Today marks 50 years since the assassination of President John F. Kennedy. Much like 9/11, many of those who were alive at that time remember the moment they learned of the tragic murder of the president. I was four years old, so I don’t remember the exact moment, but I’m going to guess that I was taking a nap when the news hit our house. I do remember my mother crying and I recall realizing that something bad had happened. Our television set hummed continuously for four days with live coverage of the assassination updates, the replays of the shooting of Lee Harvey Oswald (the first murder captured live on television) and then the funeral.
What is ingrained most vividly in my memory is the steady beating of the muffled drums of the funeral procession as the caisson carried the casket up the streets of Washington.
Mom and Dad adored JFK: he was charismatic, young and, most importantly, Catholic. My father, an aspiring author, had read (and I believe owned) a copy of JFK’s book, Profiles in Courage. Soon after the assassination, my heartbroken parents hung this framed photo in a prominent place in our living room and JFK became an icon to me; he seemed more of a legend than a president, one who was respected and revered by my parents.
Since then, I’ve been fascinated with the conspiracy theories regarding his death. I do not think all the shots came from Oswald. I still wince when I see the Zapruder film, especially at the fatal shot (WARNING:GRAPHIC). I tense when I see footage of President and Mrs. Kennedy (dressed in the now famous pink suit) emerge from the plane at Love Field in Dallas and part of me wants to shout, “Don’t get in that limousine!”

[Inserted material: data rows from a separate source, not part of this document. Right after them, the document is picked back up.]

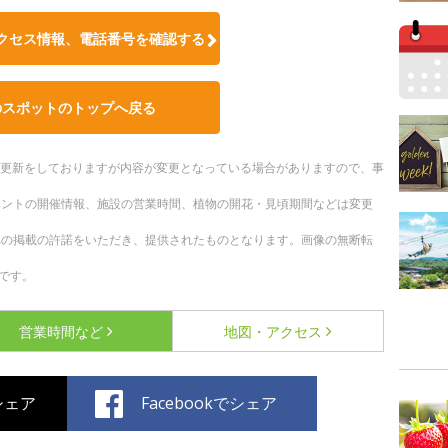
クセス情報、電話番号を確認する
のスポットのトップへ戻る
随時更新をしておりますが内容が変更となっている場合がありますので、事
ベントの開催情報、施設の営業時間、植物の開花・見頃期間などは変更
への掲載の許諾をいただき、提供されたものとなります。画像の無断転
です。
営業時間など
地図・アクセス
でシェア
Facebookでシェア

50 years later, we know things my parents didn’t at that time. My mother, upon finding out about JFK’s illicit liaisons many years afterwards said, “I don’t care what he did behind closed doors. He was still a damned good president.”
His personal immoral behavior aside, no one deserves to die like that. And his death was rather a hard lesson for Americans. Like the attack on Pearl Harbor before it and 9/11 after it, November 22nd, 1963 be will forever etched in our minds as a stark reminder of our vulnerability and mortality.
While we may feel invulnerable; we aren’t. Someday we will die, perhaps suddenly like JFK, or after a long illness. Eventually, we will all have to face God and explain the choices we made in this life.
For John F. Kennedy, his life was tragically cut short by that final bullet that tore his brain apart. However, his legacy and his words live on.
50 years later, I pray for his soul: “Eternal rest grant unto him O Lord, and let perpetual light shine upon him. And may his soul and all the souls of the faithful departed, rest in peace. Amen.”